Share your dilemmas and get honest opinions from other Mumsnetters.

Caught dp in the act, wwyd

215 replies

Carrottopppp · 09/10/2021 19:21

I'll try and make this as short as possible. I had my phone on charge in the kitchen this morning so asked dp if I could use his phone to check the MOT history of my car as I can't for the life of me remember when it is next due, anyway I touched the search bar of Google and up popped a certain chat site (the chat site is dedicated to people that have a certain sexual fantasy) for shame reasons I do not feel comfortable saying what fantasy it is but I clicked on it anyway. Turns out he's been a part of this site for 2 months and people can PM each other etc and he's been direct messaging certain members. He deleted his chat history before I could have a good look at it and admitted he's messaged people but they have never replied. The fact that he has joined this site months before we are due to marry is piss taking but what takes the most piss is he thinks he's done nothing wrong 🙄 I've told him I'm considering ending the relationship over this, in my eyes he's cheated or plans on cheating, to me that tells me I'm not good enough for him, our sex life, our relationship, his son is not good enough 😭 I'm struggling here, wtf do I do 💔💔💔

OP posts:
billy1966 · 09/10/2021 22:10

Do not marry this loser.

Get him out of your home.

Get an au pair to live with you and get his arse out.

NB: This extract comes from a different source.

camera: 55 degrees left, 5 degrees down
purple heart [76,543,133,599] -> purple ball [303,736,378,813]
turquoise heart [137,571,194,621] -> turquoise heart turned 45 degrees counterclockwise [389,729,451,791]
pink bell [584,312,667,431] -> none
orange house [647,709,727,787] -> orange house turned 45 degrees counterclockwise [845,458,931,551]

He is making an absolute mug out of you.

You deserve better than his loser.

Do not marry him.Flowers

JesusIsAnyNameFree · 09/10/2021 22:15

Have you got proof they've never replied or is that what he says

I don't get why it matters? HE tried to make contact, that's already way across the line for most of us.

If I lie down and spread for another man but he doesn't take me up on the offer, I have still betrayed my husband in an unforgivable way.

WhereIsMumHiding3 · 09/10/2021 22:16

Your DP hasn't been a SAHP for long OP, so you've time to change it. Once he is in funded nursery hours or school it all gets easier and healed childcare wise. So stop telling yourself you need to stay with your cowardly lying cheater of a boyfriend. Throw him out. Everything is in your name!!!

You can get vouchers to get tax free in childcare costs

DP doesn't have rights to live in your house as is your partner not husband and has lodger status/guest at behest of his romantic partner status. He isn't on the property ownership. You break up, he leaves.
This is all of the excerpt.